Saved entries
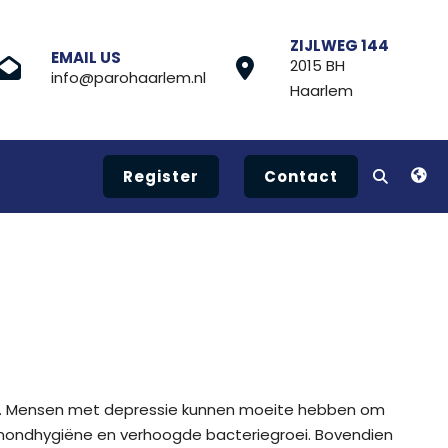
ZIJLWEG 144
EMAIL US
2015 BH
info@parohaarlem.nl
Haarlem
Register
Contact
jgt. Mensen met depressie kunnen moeite hebben om
e mondhygiëne en verhoogde bacteriegroei. Bovendien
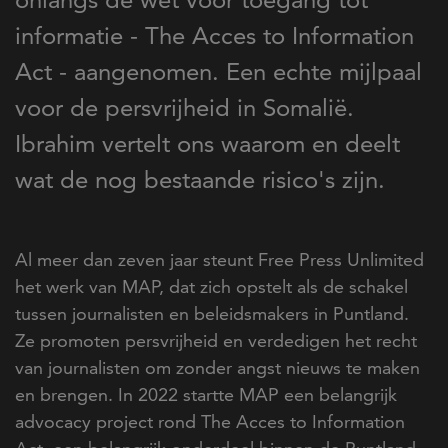
informatie - The Acces to Information
Act - aangenomen. Een echte mijlpaal
voor de persvrijheid in Somalië.
Ibrahim vertelt ons waarom en deelt
wat de nog bestaande risico's zijn.
Al meer dan zeven jaar steunt Free Press Unlimited
het werk van MAP, dat zich opstelt als de schakel
tussen journalisten en beleidsmakers in Puntland.
Ze promoten persvrijheid en verdedigen het recht
van journalisten om zonder angst nieuws te maken
en brengen. In 2022 startte MAP een belangrijk
advocacy project rond The Acces to Information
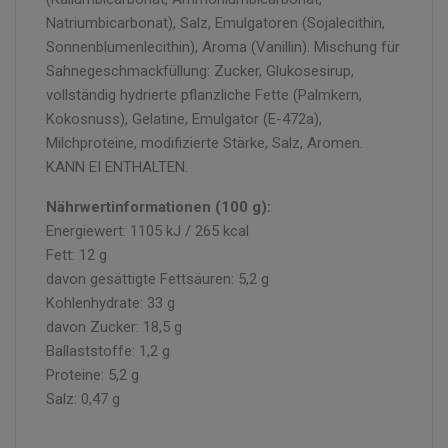
Natriumbicarbonat), Salz, Emulgatoren (Sojalecithin,
Sonnenblumenlecithin), Aroma (Vanillin). Mischung für
Sahnegeschmackfüllung: Zucker, Glukosesirup,
vollständig hydrierte pflanzliche Fette (Palmkern,
Kokosnuss), Gelatine, Emulgator (E-472a),
Milchproteine, modifizierte Stärke, Salz, Aromen.
KANN EI ENTHALTEN.
Nährwertinformationen (100 g):
Energiewert: 1105 kJ / 265 kcal
Fett: 12 g
davon gesättigte Fettsäuren: 5,2 g
Kohlenhydrate: 33 g
davon Zucker: 18,5 g
Ballaststoffe: 1,2 g
Proteine: 5,2 g
Salz: 0,47 g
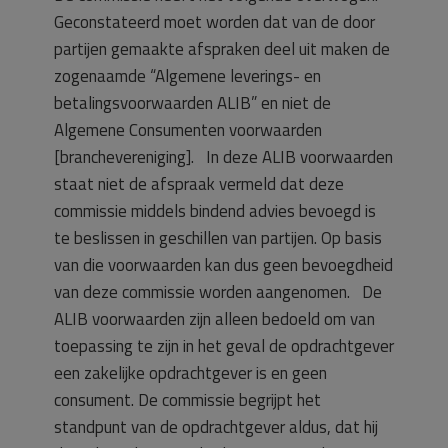
Geconstateerd moet worden dat van de door
partijen gemaakte afspraken deel uit maken de
zogenaamde “Algemene leverings- en
betalingsvoorwaarden ALIB” en niet de
Algemene Consumenten voorwaarden
[branchevereniging]. In deze ALIB voorwaarden
staat niet de afspraak vermeld dat deze
commissie middels bindend advies bevoegd is
te beslissen in geschillen van partijen. Op basis
van die voorwaarden kan dus geen bevoegdheid
van deze commissie worden aangenomen. De
ALIB voorwaarden zijn alleen bedoeld om van
toepassing te zijn in het geval de opdrachtgever
een zakelijke opdrachtgever is en geen
consument. De commissie begrijpt het
standpunt van de opdrachtgever aldus, dat hij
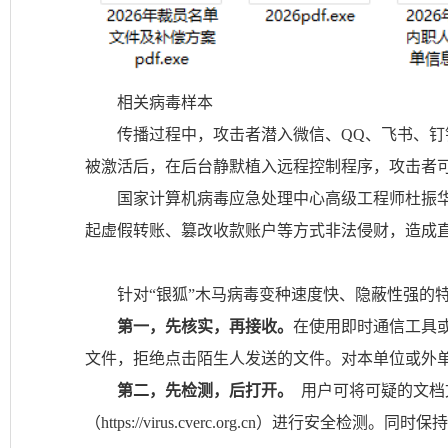
相关病毒样本
传播过程中，攻击者潜入微信、QQ、飞书、
被激活后，在后台静默植入远程控制程序，攻击者可
国家计算机病毒应急处理中心高级工程师杜振
起虚假转账、篡改收款账户等方式非法侵财，造成
针对“银狐”木马病毒变种速度快、隐蔽性强的
第一，先核实，再接收。
在使用即时通信工具或
文件，拒绝点击陌生人发送的文件。对本单位或外
第二，先检测，后打开。
用户可将可疑的文档
（https://virus.cverc.org.cn）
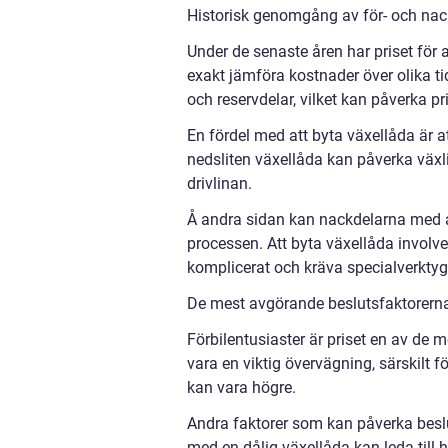
Historisk genomgång av för- och nack
Under de senaste åren har priset för a
exakt jämföra kostnader över olika tid
och reservdelar, vilket kan påverka p
En fördel med att byta växellåda är at
nedsliten växellåda kan påverka väx
drivlinan.
Å andra sidan kan nackdelarna med a
processen. Att byta växellåda involver
komplicerat och kräva specialverktyg
De mest avgörande beslutsfaktorerna f
Förbilentusiaster är priset en av de 
vara en viktig övervägning, särskilt
kan vara högre.
Andra faktorer som kan påverka beslut
med en dålig växellåda kan leda till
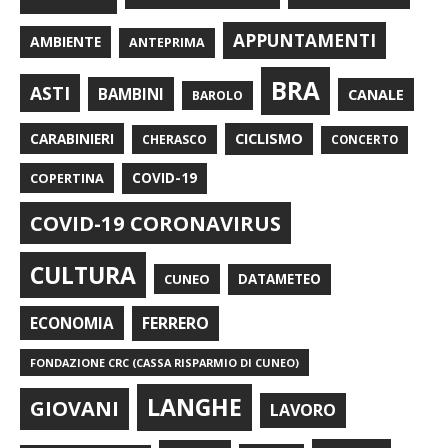
APPUNTAMENTI
AMBIENTE
ANTEPRIMA
BRA
ASTI
BAMBINI
CANALE
BAROLO
CARABINIERI
CICLISMO
CHERASCO
CONCERTO
COPERTINA
COVID-19
COVID-19 CORONAVIRUS
CULTURA
CUNEO
DATAMETEO
FERRERO
ECONOMIA
FONDAZIONE CRC (CASSA RISPARMIO DI CUNEO)
LANGHE
GIOVANI
LAVORO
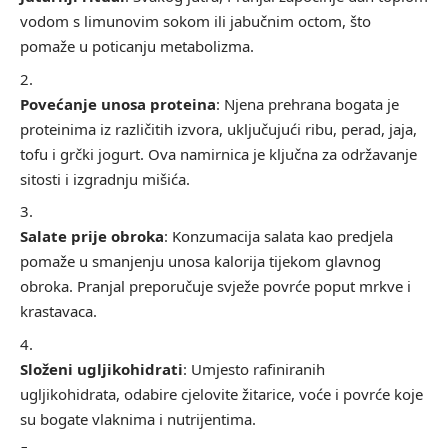
vodom s limunovim sokom ili jabučnim octom, što
pomaže u poticanju metabolizma.
Povećanje unosa proteina
: Njena prehrana bogata je
proteinima iz različitih izvora, uključujući ribu, perad, jaja,
tofu i grčki jogurt. Ova namirnica je ključna za održavanje
sitosti i izgradnju mišića.
Salate prije obroka
: Konzumacija salata kao predjela
pomaže u smanjenju unosa kalorija tijekom glavnog
obroka. Pranjal preporučuje svježe povrće poput mrkve i
krastavaca.
Složeni ugljikohidrati
: Umjesto rafiniranih
ugljikohidrata, odabire cjelovite žitarice, voće i povrće koje
su bogate vlaknima i nutrijentima.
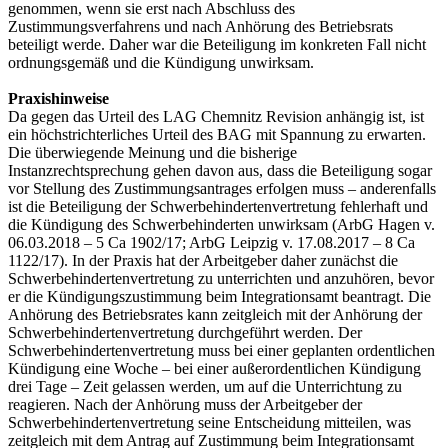
genommen, wenn sie erst nach Abschluss des
Zustimmungsverfahrens und nach Anhörung des Betriebsrats
beteiligt werde. Daher war die Beteiligung im konkreten Fall nicht
ordnungsgemäß und die Kündigung unwirksam.
Praxishinweise
Da gegen das Urteil des LAG Chemnitz Revision anhängig ist, ist
ein höchstrichterliches Urteil des BAG mit Spannung zu erwarten.
Die überwiegende Meinung und die bisherige
Instanzrechtsprechung gehen davon aus, dass die Beteiligung sogar
vor Stellung des Zustimmungsantrages erfolgen muss – anderenfalls
ist die Beteiligung der Schwerbehindertenvertretung fehlerhaft und
die Kündigung des Schwerbehinderten unwirksam (ArbG Hagen v.
06.03.2018 – 5 Ca 1902/17; ArbG Leipzig v. 17.08.2017 – 8 Ca
1122/17). In der Praxis hat der Arbeitgeber daher zunächst die
Schwerbehindertenvertretung zu unterrichten und anzuhören, bevor
er die Kündigungszustimmung beim Integrationsamt beantragt. Die
Anhörung des Betriebsrates kann zeitgleich mit der Anhörung der
Schwerbehindertenvertretung durchgeführt werden. Der
Schwerbehindertenvertretung muss bei einer geplanten ordentlichen
Kündigung eine Woche – bei einer außerordentlichen Kündigung
drei Tage – Zeit gelassen werden, um auf die Unterrichtung zu
reagieren. Nach der Anhörung muss der Arbeitgeber der
Schwerbehindertenvertretung seine Entscheidung mitteilen, was
zeitgleich mit dem Antrag auf Zustimmung beim Integrationsamt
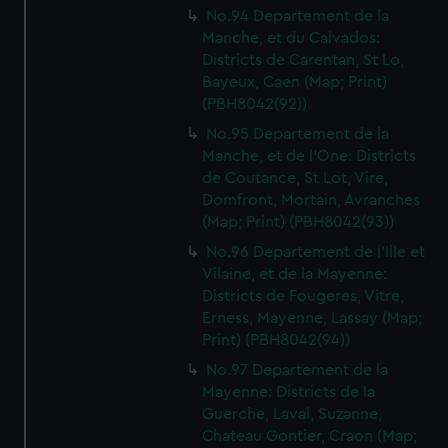
No.94 Departement de la
Manche, et du Calvados:
Districts de Carentan, St Lo,
Bayeux, Caen (Map; Print)
(PBH8042(92))
No.95 Departement de la
Manche, et de l'One: Districts
de Coutance, St Lot, Vire,
Domfront, Mortain, Avranches
(Map; Print) (PBH8042(93))
No.96 Departement de l'Ille et
Vilaine, et de la Mayenne:
Districts de Fougeres, Vitre,
Erness, Mayenne, Lassay (Map;
Print) (PBH8042(94))
No.97 Departement de la
Mayenne: Districts de la
Guerche, Laval, Suzanne,
Chateau Gontier, Craon (Map;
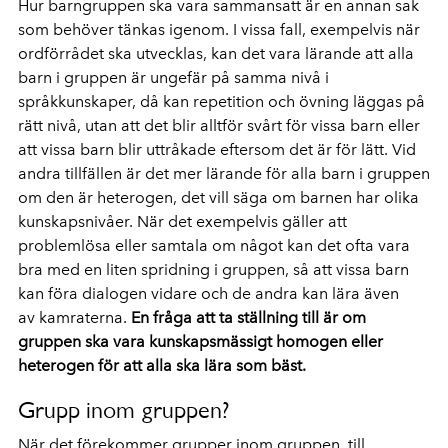
Hur barngruppen ska vara sammansatt är en annan sak
som behöver tänkas igenom. I vissa fall, exempelvis när
ordförrådet ska utvecklas, kan det vara lärande att alla
barn i gruppen är ungefär på samma nivå i
språkkunskaper, då kan repetition och övning läggas på
rätt nivå, utan att det blir alltför svårt för vissa barn eller
att vissa barn blir uttråkade eftersom det är för lätt. Vid
andra tillfällen är det mer lärande för alla barn i gruppen
om den är heterogen, det vill säga om barnen har olika
kunskapsnivåer. När det exempelvis gäller att
problemlösa eller samtala om något kan det ofta vara
bra med en liten spridning i gruppen, så att vissa barn
kan föra dialogen vidare och de andra kan lära även
av kamraterna.
En fråga att ta ställning till är om
gruppen ska vara kunskapsmässigt homogen eller
heterogen för att alla ska lära som bäst.
Grupp inom gruppen?
När det förekommer grupper inom gruppen, till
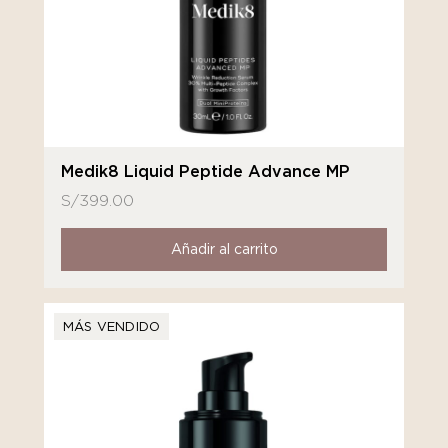
Medik8 Liquid Peptide Advance MP
S/
399.00
Añadir al carrito
MÁS VENDIDO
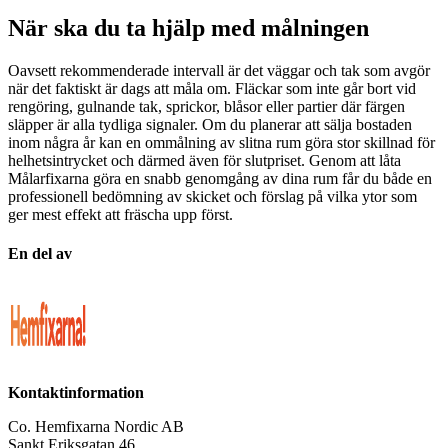
När ska du ta hjälp med målningen
Oavsett rekommenderade intervall är det väggar och tak som avgör
när det faktiskt är dags att måla om. Fläckar som inte går bort vid
rengöring, gulnande tak, sprickor, blåsor eller partier där färgen
släpper är alla tydliga signaler. Om du planerar att sälja bostaden
inom några år kan en ommålning av slitna rum göra stor skillnad för
helhetsintrycket och därmed även för slutpriset. Genom att låta
Målarfixarna göra en snabb genomgång av dina rum får du både en
professionell bedömning av skicket och förslag på vilka ytor som
ger mest effekt att fräscha upp först.
En del av
Kontaktinformation
Co. Hemfixarna Nordic AB
Sankt Eriksgatan 46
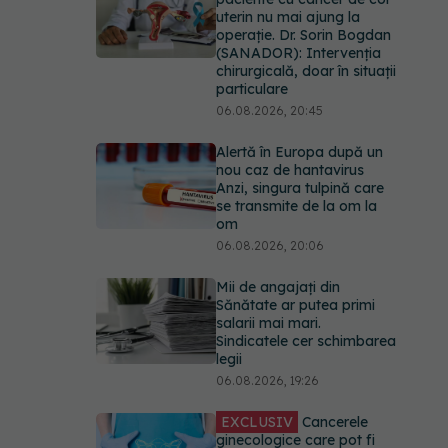
uterin nu mai ajung la
operație. Dr. Sorin Bogdan
(SANADOR): Intervenția
chirurgicală, doar în situații
particulare
06.08.2026, 20:45
Alertă în Europa după un
nou caz de hantavirus
Anzi, singura tulpină care
se transmite de la om la
om
06.08.2026, 20:06
Mii de angajați din
Sănătate ar putea primi
salarii mai mari.
Sindicatele cer schimbarea
legii
06.08.2026, 19:26
EXCLUSIV
Cancerele
ginecologice care pot fi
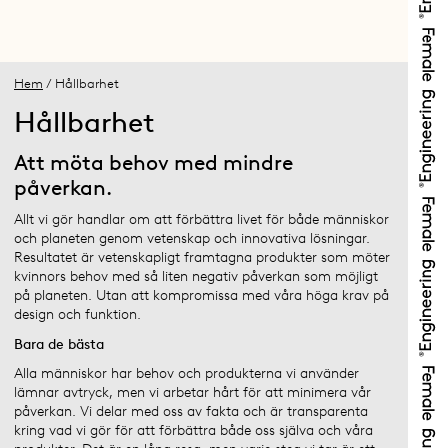
Hem
/ Hållbarhet
Hållbarhet
Att möta behov med mindre
påverkan.
Allt vi gör handlar om att förbättra livet för både människor
och planeten genom vetenskap och innovativa lösningar.
Resultatet är vetenskapligt framtagna produkter som möter
kvinnors behov med så liten negativ påverkan som möjligt
på planeten. Utan att kompromissa med våra höga krav på
design och funktion.
Bara de bästa
Alla människor har behov och produkterna vi använder
lämnar avtryck, men vi arbetar hårt för att minimera vår
påverkan. Vi delar med oss av fakta och är transparenta
kring vad vi gör för att förbättra både oss själva och våra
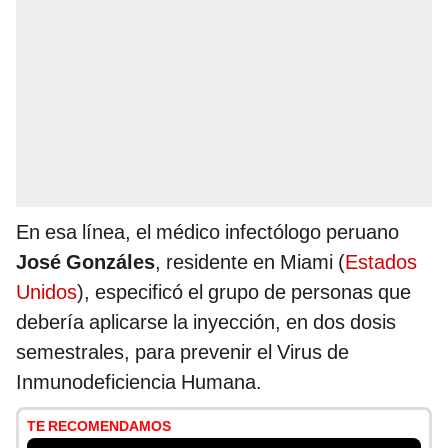
En esa línea, el médico infectólogo peruano
José Gonzáles
, residente en Miami (
Estados
Unidos
), especificó el grupo de personas que
debería aplicarse la inyección, en dos dosis
semestrales, para prevenir el Virus de
Inmunodeficiencia Humana.
TE RECOMENDAMOS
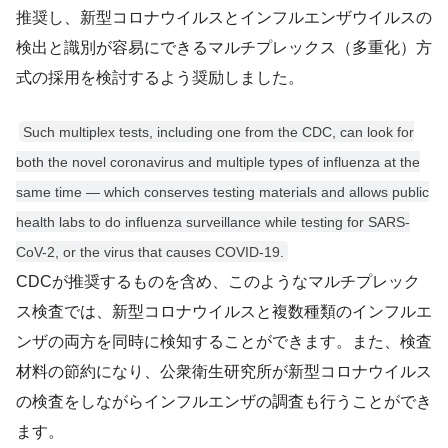
推奨し、新型コロナウイルスとインフルエンザウイルスの
検出と識別が容易にできるマルチプレックス（多重化）方
式の採用を検討するよう奨励しました。
Such multiplex tests, including one from the CDC, can look for
both the novel coronavirus and multiple types of influenza at the
same time — which conserves testing materials and allows public
health labs to do influenza surveillance while testing for SARS-
CoV-2, or the virus that causes COVID-19.
CDCが推奨するものを含め、このようなマルチプレック
ス検査では、新型コロナウイルスと複数種類のインフルエ
ンザの両方を同時に検知することができます。また、検査
材料の節約になり、公衆衛生研究所が新型コロナウイルス
の検査をしながらインフルエンザの調査も行うことができ
ます。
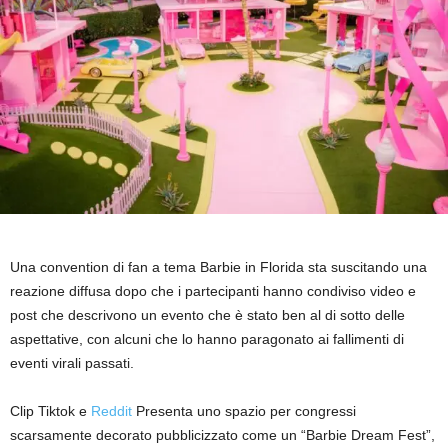
Una convention di fan a tema Barbie in Florida sta suscitando una
reazione diffusa dopo che i partecipanti hanno condiviso video e
post che descrivono un evento che è stato ben al di sotto delle
aspettative, con alcuni che lo hanno paragonato ai fallimenti di
eventi virali passati.
Clip Tiktok e
Reddit
Presenta uno spazio per congressi
scarsamente decorato pubblicizzato come un “Barbie Dream Fest”,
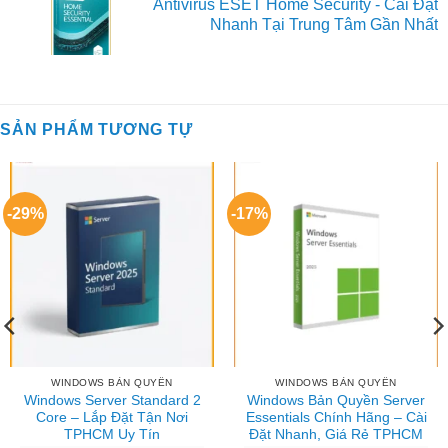
Antivirus ESET Home Security - Cài Đặt
là:
t
Nhanh Tại Trung Tâm Gần Nhất
₫600.000.
l
₫
SẢN PHẨM TƯƠNG TỰ
-29%
-17%
WINDOWS BẢN QUYỀN
WINDOWS BẢN QUYỀN
Windows Server Standard 2
Windows Bản Quyền Server
Core – Lắp Đặt Tận Nơi
Essentials Chính Hãng – Cài
TPHCM Uy Tín
Đặt Nhanh, Giá Rẻ TPHCM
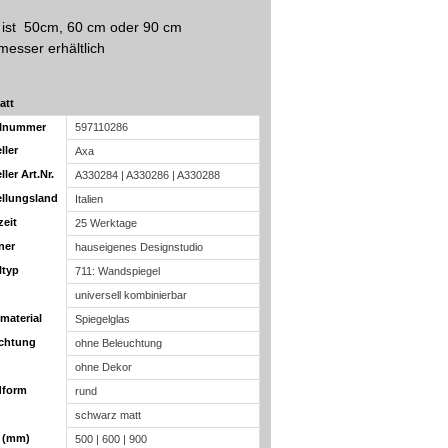
 ist 50cm, 60 cm oder 90 cm
esser erhältlich
att
elnummer
597110286
ller
Axa
ller Art.Nr.
A330284 | A330286 | A330288
ellungsland
Italien
zeit
25 Werktage
ner
hauseigenes Designstudio
ltyp
711: Wandspiegel
universell kombinierbar
material
Spiegelglas
chtung
ohne Beleuchtung
ohne Dekor
dform
rund
schwarz matt
e (mm)
500 | 600 | 900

◆ Assignment ◆
Output the lines above between the one holding "och planeten genom" and the one holding "kring vad vi", inclusive, with nothing before or after them.

◆ Problem solution ◆
och planeten genom vetenskap och innovativa lösningar.
Resultatet är vetenskapligt framtagna produkter som möter
kvinnors behov med så liten negativ påverkan som möjligt
på planeten. Utan att kompromissa med våra höga krav på
design och funktion.
Bara de bästa
Alla människor har behov och produkterna vi använder
lämnar avtryck, men vi arbetar hårt för att minimera vår
påverkan. Vi delar med oss av fakta och är transparenta
kring vad vi gör för att förbättra både oss själva och våra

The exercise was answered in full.